Is there a way to get Hive queries to run on Spark 2.x with CDH 5.10.x or higher?
This post makes me think there is:
But then this doc link makes me think there is not (yet):
If not, is there any info on when we will be able to run Hive queries on CDH using Spark 2.x?
At the time of this writing (latest version are CDH 5.13.1 / Spark 2.2.x) Hive on Spark2 is not supported. See our documentation:
"Hive-on-Spark is a CDH component that has a dependency on Spark 1.6. Because CDH components do not have any dependencies on Spark 2, Hive-on-Spark does not work with the Cloudera Distribution of Apache Spark 2."
The referenced Spark 2 announcement was about a Hive issue inside Spark2 (which means it appeared when using HiveContext inside Spark2).

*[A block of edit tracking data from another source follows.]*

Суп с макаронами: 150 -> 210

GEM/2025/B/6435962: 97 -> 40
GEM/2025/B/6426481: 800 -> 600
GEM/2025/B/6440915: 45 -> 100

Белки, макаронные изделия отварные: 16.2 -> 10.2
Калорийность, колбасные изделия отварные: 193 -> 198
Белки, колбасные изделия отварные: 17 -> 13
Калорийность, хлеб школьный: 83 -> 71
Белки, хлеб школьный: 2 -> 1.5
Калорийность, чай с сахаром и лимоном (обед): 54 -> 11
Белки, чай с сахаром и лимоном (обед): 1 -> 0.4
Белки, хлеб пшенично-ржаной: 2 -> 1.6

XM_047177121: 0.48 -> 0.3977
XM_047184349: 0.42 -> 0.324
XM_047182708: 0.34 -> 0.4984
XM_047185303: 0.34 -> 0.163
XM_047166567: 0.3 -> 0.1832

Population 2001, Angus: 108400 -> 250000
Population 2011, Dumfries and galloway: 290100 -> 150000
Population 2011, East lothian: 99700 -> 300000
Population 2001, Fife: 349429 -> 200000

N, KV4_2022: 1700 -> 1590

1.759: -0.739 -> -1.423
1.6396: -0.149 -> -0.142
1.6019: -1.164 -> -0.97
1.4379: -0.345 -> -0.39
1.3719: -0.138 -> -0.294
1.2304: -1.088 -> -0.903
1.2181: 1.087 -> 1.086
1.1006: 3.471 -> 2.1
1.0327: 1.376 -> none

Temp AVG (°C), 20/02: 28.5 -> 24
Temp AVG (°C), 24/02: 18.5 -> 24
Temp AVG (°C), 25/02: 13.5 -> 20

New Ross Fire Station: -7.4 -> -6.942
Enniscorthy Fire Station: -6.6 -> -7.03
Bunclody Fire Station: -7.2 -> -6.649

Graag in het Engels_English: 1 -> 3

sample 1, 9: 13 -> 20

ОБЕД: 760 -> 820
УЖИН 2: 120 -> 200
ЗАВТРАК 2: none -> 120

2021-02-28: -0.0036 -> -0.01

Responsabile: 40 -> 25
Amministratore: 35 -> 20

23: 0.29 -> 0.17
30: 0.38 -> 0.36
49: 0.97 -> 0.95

Currently we do not have plans / schedules when Hive on Spark2 will be supported. Until then of course you can use Spark2 (spark2-shell, spark2-submit) and execute Hive queries using HiveContext.
I hope this answers your question.
Customer Operations Engineer
I am trying to use Hive on Spark2 , but I am not able to activate it.
I am using CDH 5.16.2 and installed Spark2 ( with the help of CSD) SPARK2_ON_YARN-2.4.0.
May I know whether Hive on Spark2 is still not supported?
Thanks in advance.
With CDH 5.x, Hive on Spark2 is still not supported.
In CDH 6.x versions only Spark2 is available (there is no more separate parcel for it), so with that you can have Hive on Spark2 and as such it is supported too.